(RECORDS TO PROCESS begins)

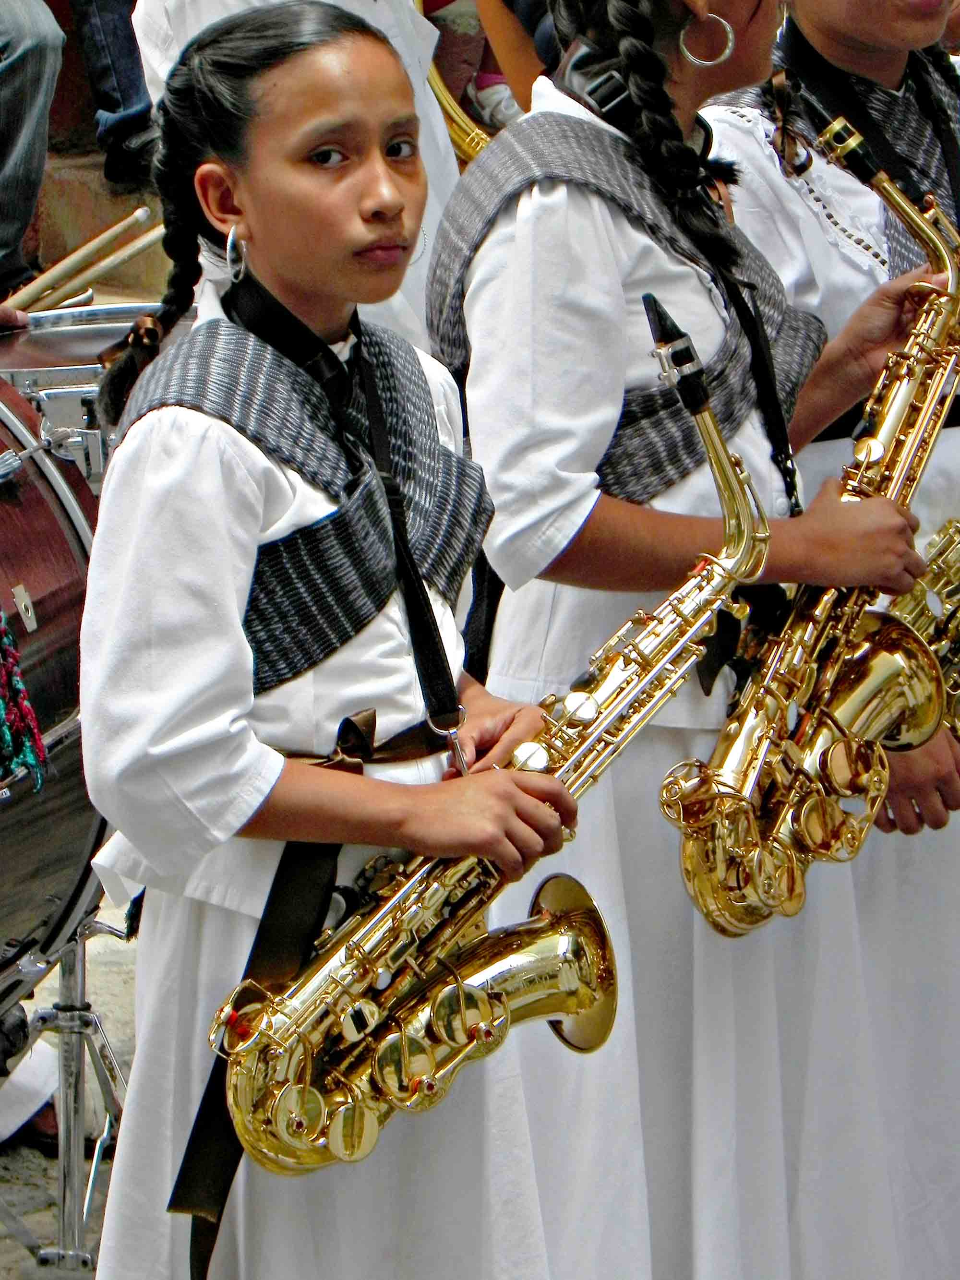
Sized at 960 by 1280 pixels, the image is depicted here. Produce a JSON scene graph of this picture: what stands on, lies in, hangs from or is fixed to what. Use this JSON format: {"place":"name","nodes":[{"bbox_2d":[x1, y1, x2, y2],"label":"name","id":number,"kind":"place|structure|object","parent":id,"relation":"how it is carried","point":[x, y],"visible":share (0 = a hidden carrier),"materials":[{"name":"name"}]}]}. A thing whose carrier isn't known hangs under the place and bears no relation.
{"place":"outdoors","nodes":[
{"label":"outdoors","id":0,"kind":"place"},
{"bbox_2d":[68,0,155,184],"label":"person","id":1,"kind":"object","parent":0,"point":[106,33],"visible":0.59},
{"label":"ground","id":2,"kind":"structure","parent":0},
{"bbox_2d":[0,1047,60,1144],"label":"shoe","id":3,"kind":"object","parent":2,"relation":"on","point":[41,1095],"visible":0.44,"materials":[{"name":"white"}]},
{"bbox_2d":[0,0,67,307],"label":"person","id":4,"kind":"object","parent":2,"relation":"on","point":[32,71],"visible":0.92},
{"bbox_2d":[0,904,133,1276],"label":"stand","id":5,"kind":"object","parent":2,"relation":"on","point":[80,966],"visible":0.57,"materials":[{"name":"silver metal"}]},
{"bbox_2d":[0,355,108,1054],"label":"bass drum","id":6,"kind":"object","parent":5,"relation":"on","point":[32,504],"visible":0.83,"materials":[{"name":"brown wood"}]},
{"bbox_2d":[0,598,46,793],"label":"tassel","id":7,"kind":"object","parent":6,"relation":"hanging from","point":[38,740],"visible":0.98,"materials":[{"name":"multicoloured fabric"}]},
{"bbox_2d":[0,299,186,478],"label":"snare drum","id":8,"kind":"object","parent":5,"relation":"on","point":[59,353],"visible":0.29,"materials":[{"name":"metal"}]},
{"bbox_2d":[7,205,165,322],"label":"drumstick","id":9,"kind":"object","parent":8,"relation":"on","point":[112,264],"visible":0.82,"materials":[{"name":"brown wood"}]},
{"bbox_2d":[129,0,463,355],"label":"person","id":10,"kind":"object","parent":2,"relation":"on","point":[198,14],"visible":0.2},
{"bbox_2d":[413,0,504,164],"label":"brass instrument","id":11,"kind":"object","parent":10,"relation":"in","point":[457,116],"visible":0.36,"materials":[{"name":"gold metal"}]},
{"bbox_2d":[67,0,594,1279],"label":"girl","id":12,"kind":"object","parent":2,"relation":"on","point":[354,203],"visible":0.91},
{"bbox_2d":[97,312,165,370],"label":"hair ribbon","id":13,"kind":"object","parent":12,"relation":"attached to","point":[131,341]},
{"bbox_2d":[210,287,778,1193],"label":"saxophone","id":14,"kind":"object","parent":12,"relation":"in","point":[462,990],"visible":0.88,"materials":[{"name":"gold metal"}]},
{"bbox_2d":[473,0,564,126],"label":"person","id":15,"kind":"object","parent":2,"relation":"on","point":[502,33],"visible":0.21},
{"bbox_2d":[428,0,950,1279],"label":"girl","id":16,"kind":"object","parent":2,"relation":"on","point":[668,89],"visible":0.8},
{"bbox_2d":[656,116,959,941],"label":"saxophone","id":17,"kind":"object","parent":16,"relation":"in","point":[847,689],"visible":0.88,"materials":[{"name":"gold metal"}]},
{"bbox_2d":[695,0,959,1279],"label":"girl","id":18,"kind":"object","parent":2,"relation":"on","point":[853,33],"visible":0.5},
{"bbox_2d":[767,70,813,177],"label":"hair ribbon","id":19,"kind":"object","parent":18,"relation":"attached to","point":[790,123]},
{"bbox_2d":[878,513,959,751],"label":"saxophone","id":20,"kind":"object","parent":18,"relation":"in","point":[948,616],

(RECORDS TO PROCESS ends)

= EXERCISE INSTRUCTIONS =
Without altering anything, output all the lines above but none of the images.

= RESPONSE BELOW =
Sized at 960 by 1280 pixels, the image is depicted here. Produce a JSON scene graph of this picture: what stands on, lies in, hangs from or is fixed to what. Use this JSON format: {"place":"name","nodes":[{"bbox_2d":[x1, y1, x2, y2],"label":"name","id":number,"kind":"place|structure|object","parent":id,"relation":"how it is carried","point":[x, y],"visible":share (0 = a hidden carrier),"materials":[{"name":"name"}]}]}. A thing whose carrier isn't known hangs under the place and bears no relation.
{"place":"outdoors","nodes":[
{"label":"outdoors","id":0,"kind":"place"},
{"bbox_2d":[68,0,155,184],"label":"person","id":1,"kind":"object","parent":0,"point":[106,33],"visible":0.59},
{"label":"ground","id":2,"kind":"structure","parent":0},
{"bbox_2d":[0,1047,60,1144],"label":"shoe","id":3,"kind":"object","parent":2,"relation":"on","point":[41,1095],"visible":0.44,"materials":[{"name":"white"}]},
{"bbox_2d":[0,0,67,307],"label":"person","id":4,"kind":"object","parent":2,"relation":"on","point":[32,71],"visible":0.92},
{"bbox_2d":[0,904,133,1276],"label":"stand","id":5,"kind":"object","parent":2,"relation":"on","point":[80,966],"visible":0.57,"materials":[{"name":"silver metal"}]},
{"bbox_2d":[0,355,108,1054],"label":"bass drum","id":6,"kind":"object","parent":5,"relation":"on","point":[32,504],"visible":0.83,"materials":[{"name":"brown wood"}]},
{"bbox_2d":[0,598,46,793],"label":"tassel","id":7,"kind":"object","parent":6,"relation":"hanging from","point":[38,740],"visible":0.98,"materials":[{"name":"multicoloured fabric"}]},
{"bbox_2d":[0,299,186,478],"label":"snare drum","id":8,"kind":"object","parent":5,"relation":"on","point":[59,353],"visible":0.29,"materials":[{"name":"metal"}]},
{"bbox_2d":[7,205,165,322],"label":"drumstick","id":9,"kind":"object","parent":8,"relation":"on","point":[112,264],"visible":0.82,"materials":[{"name":"brown wood"}]},
{"bbox_2d":[129,0,463,355],"label":"person","id":10,"kind":"object","parent":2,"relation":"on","point":[198,14],"visible":0.2},
{"bbox_2d":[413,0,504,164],"label":"brass instrument","id":11,"kind":"object","parent":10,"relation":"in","point":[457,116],"visible":0.36,"materials":[{"name":"gold metal"}]},
{"bbox_2d":[67,0,594,1279],"label":"girl","id":12,"kind":"object","parent":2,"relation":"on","point":[354,203],"visible":0.91},
{"bbox_2d":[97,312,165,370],"label":"hair ribbon","id":13,"kind":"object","parent":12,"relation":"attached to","point":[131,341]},
{"bbox_2d":[210,287,778,1193],"label":"saxophone","id":14,"kind":"object","parent":12,"relation":"in","point":[462,990],"visible":0.88,"materials":[{"name":"gold metal"}]},
{"bbox_2d":[473,0,564,126],"label":"person","id":15,"kind":"object","parent":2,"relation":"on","point":[502,33],"visible":0.21},
{"bbox_2d":[428,0,950,1279],"label":"girl","id":16,"kind":"object","parent":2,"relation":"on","point":[668,89],"visible":0.8},
{"bbox_2d":[656,116,959,941],"label":"saxophone","id":17,"kind":"object","parent":16,"relation":"in","point":[847,689],"visible":0.88,"materials":[{"name":"gold metal"}]},
{"bbox_2d":[695,0,959,1279],"label":"girl","id":18,"kind":"object","parent":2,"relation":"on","point":[853,33],"visible":0.5},
{"bbox_2d":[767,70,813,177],"label":"hair ribbon","id":19,"kind":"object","parent":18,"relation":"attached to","point":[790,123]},
{"bbox_2d":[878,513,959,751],"label":"saxophone","id":20,"kind":"object","parent":18,"relation":"in","point":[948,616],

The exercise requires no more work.